■ **Travail à faire**:
A) Relevez dans le listing chaque ligne contenant la chaîne « isStart », en tenant compte de la casse.
B) Écrivez la suite du texte sur l'effet Dunning-Kruger à partir de sa dernière phrase.
┌─ Texte
Au travail, certaines personnes ne connaissant rien au domaine dont vous êtes expert‧e sont parfois persuadées de mieux y faire que vous. Ce comportement insupportable porte un nom : l’effet Dunning-Kruger.


4 min
31 octobre 2024par Léa François

Vous connaissez sûrement la formule de ce bon vieux Socrate “je sais que je ne sais rien”. Vous savez, l’expression de la sagesse ultime ? Bon et ben, imaginez tout le contraire, et vous avez le principe de l’effet Dunning-Kruger !

C’est un postulat en psychologie qui dit que ce sont les personnes les moins qualifiées qui surestiment le plus leurs compétences. On parle aussi “d’effet de surconfiance” parce que c’est un biais cognitif (c’est-à-dire une distorsion de la réalité) qui consiste en un excès de confiance en soi. Mais – dommage pour elles (et pour nous) – les personnes concernées n’en ont pas conscience…

Aussi sûr de soi que stupide ?

Le concept de l’effet Dunning-Kruger a été inventé à la fin des années 90. Pour la petite histoire, ça a été inspiré par un gars un peu zinzin qui était persuadé qu’il pourrait braquer une banque en se tartinant… de jus de citron ! Il pensait que ça fonctionnerait sur lui comme de l’encre invisible et qu’il passerait inaperçu sur les caméras de surveillance. Spoiler : il s’est fait arrêter.

Clairement, le mec n'était pas une flèche. Mais il a quand même servi à quelque chose puisque deux psychologues, David Dunning et Justin Kruger Spar, ont été fascinés par le fait qu’on puisse être à la fois aussi sûr de soi et aussi stupide.

Du coup, ils se sont penchés sur la question d’un peu plus près par l’expérimentation, enquêtant sur la relation entre arrogance et incompétence. Et ils en sont venus à conceptualiser l’effet Dunning-Kruger en confirmant une hypothèse paradoxale formulée par Darwin : “L’ignorance engendre plus fréquemment la confiance en soi que ne le fait la connaissance”. Ouais, c’est deep. Perso, j’ai eu l’impression d’être tombée dans un vortex en découvrant ça la première fois.

Voici la traduction en langue non barbare pour nous, pauvres quidams : “Si nous sommes incompétents dans un domaine, nous n'avons pas les compétences dont nous aurions besoin pour prendre conscience de notre incompétence. Nous ne pouvons pas savoir que nous ne savons pas. Au contraire, plus nous savons, plus nous doutons”, explique Esther Boissin, chercheuse en psychologie cognitive.
└─
┌─ Données fournies
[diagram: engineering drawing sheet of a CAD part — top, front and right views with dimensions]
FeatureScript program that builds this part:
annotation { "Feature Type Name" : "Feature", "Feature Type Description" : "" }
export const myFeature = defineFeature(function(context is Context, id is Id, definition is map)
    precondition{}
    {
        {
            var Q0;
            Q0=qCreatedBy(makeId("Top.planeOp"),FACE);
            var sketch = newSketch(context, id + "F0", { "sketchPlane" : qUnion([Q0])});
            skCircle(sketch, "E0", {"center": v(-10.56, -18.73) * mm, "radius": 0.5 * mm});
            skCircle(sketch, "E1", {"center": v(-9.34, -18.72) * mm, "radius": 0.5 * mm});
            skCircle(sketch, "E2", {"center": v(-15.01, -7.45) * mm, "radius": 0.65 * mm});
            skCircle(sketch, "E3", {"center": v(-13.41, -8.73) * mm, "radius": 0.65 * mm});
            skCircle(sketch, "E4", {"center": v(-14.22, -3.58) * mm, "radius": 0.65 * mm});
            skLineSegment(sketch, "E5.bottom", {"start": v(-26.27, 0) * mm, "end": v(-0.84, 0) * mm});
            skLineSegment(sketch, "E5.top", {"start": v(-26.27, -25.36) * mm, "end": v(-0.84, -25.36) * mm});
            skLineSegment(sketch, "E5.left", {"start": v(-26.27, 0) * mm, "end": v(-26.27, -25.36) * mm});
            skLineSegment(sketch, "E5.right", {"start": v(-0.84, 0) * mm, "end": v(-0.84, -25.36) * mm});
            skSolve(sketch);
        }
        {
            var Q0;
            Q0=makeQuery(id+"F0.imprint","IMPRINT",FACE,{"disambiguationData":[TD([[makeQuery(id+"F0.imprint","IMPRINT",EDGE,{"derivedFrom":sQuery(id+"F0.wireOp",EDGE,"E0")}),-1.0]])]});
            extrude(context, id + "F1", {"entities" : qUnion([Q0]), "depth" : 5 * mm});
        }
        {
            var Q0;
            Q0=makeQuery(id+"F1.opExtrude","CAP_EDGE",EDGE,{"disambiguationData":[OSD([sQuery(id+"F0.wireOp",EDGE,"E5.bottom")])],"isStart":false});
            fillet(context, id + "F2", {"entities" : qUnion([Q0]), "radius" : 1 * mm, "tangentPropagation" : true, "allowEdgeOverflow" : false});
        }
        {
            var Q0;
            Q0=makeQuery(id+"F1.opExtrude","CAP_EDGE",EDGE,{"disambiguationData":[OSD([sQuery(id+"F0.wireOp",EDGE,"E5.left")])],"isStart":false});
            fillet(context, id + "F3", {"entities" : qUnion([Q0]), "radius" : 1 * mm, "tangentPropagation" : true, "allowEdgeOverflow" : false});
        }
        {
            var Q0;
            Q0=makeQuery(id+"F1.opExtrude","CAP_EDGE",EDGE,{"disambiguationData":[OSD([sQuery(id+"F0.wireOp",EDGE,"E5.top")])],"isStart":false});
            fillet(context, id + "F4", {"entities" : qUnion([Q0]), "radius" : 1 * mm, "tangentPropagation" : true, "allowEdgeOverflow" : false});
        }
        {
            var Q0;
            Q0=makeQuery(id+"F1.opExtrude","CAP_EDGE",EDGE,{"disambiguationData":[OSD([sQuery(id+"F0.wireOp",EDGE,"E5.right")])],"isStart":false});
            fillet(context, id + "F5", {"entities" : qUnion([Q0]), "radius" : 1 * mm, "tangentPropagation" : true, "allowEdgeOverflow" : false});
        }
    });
└─
■ **Réponses attendues**:
A)
            Q0=makeQuery(id+"F1.opExtrude","CAP_EDGE",EDGE,{"disambiguationData":[OSD([sQuery(id+"F0.wireOp",EDGE,"E5.bottom")])],"isStart":false});
            Q0=makeQuery(id+"F1.opExtrude","CAP_EDGE",EDGE,{"disambiguationData":[OSD([sQuery(id+"F0.wireOp",EDGE,"E5.left")])],"isStart":false});
            Q0=makeQuery(id+"F1.opExtrude","CAP_EDGE",EDGE,{"disambiguationData":[OSD([sQuery(id+"F0.wireOp",EDGE,"E5.top")])],"isStart":false});
            Q0=makeQuery(id+"F1.opExtrude","CAP_EDGE",EDGE,{"disambiguationData":[OSD([sQuery(id+"F0.wireOp",EDGE,"E5.right")])],"isStart":false});

B)
La courbe du progrès

Mais les deux psychologues sont allés encore plus loin : ils ont conçu une courbe pour évaluer l’effet Dunning-Kruger et sa progression (oui, parce qu’ils étaient confiants dans le fait que les gens concernés pouvaient se bonifier, avec le temps et l’expérience).

Une courbe, donc, avec des étapes clés comme “la montagne de la stupidité”, le “plateau de consolidation” ou encore “la vallée de l’humilité” (un peu l’impression d’être en route vers le Mordor en version claquée, mais c’est pas grave).

Cette courbe varie selon le niveau d’expertise réel de la personne, selon celui qu’elle pense avoir et selon son degré de confiance envers les expert‧es du domaine en question. Et le chemin vers la lumière de la connaissance est pour le moins paradoxal puisque la seule manière de réaliser qu’on est incompétent, c’est de devenir… compétent ! C’est donc au contact de l’expérience qu’on va gagner en humilité, l’étape incontournable pour ensuite accéder au savoir.

Un syndrome masculin (tiens tiens ?)

Ce qu’on peut relever, c’est aussi que c’est un syndrome qui touche plus les hommes que les femmes (celle-là, on ne l'avait vraiment pas vu venir). D’après un sondage YouGov réalisé en 2023 sur plus de 20 000 Américains, 46% des hommes se disent capables de faire atterrir un avion de ligne (perso, je ne mets pas un orteil dans leur avion).

Et, à l’inverse, le strict opposé de l’effet Dunning-Kruger, c’est le syndrome de l’imposteur, qui touche trois fois plus les femmes que les hommes (surprise surprise).

Comment bosser avec ces loustics ?

Bon, mais alors comment on détecte ces spécimens au travail et surtout, comment on les manage ? Vous risquez de les identifier assez vite : un peu condescendants, hautains, ces salariés ont tendance à remettre en cause le savoir-faire et l’expérience de leurs collaborateurs, et à se sentir toujours en position de force.

Le risque, c’est qu’ils nuisent à l’ambiance de travail, mais aussi à la productivité en prenant un leadership déplacé et improductif, voire à l’image de marque de la société.

Pour gérer un tel profil, armez-vous de patience, et surtout de subtilité ! Le contredire sans preuve ne servira à rien : appuyez-vous sur des données chiffrées, vérifiables pour lui faire prendre conscience de son incompétence en toute objectivité. Et faites-lui des feedbacks réguliers pour qu’il se confronte à la réalité le plus souvent possible. Et puis surtout : BON CHANCE.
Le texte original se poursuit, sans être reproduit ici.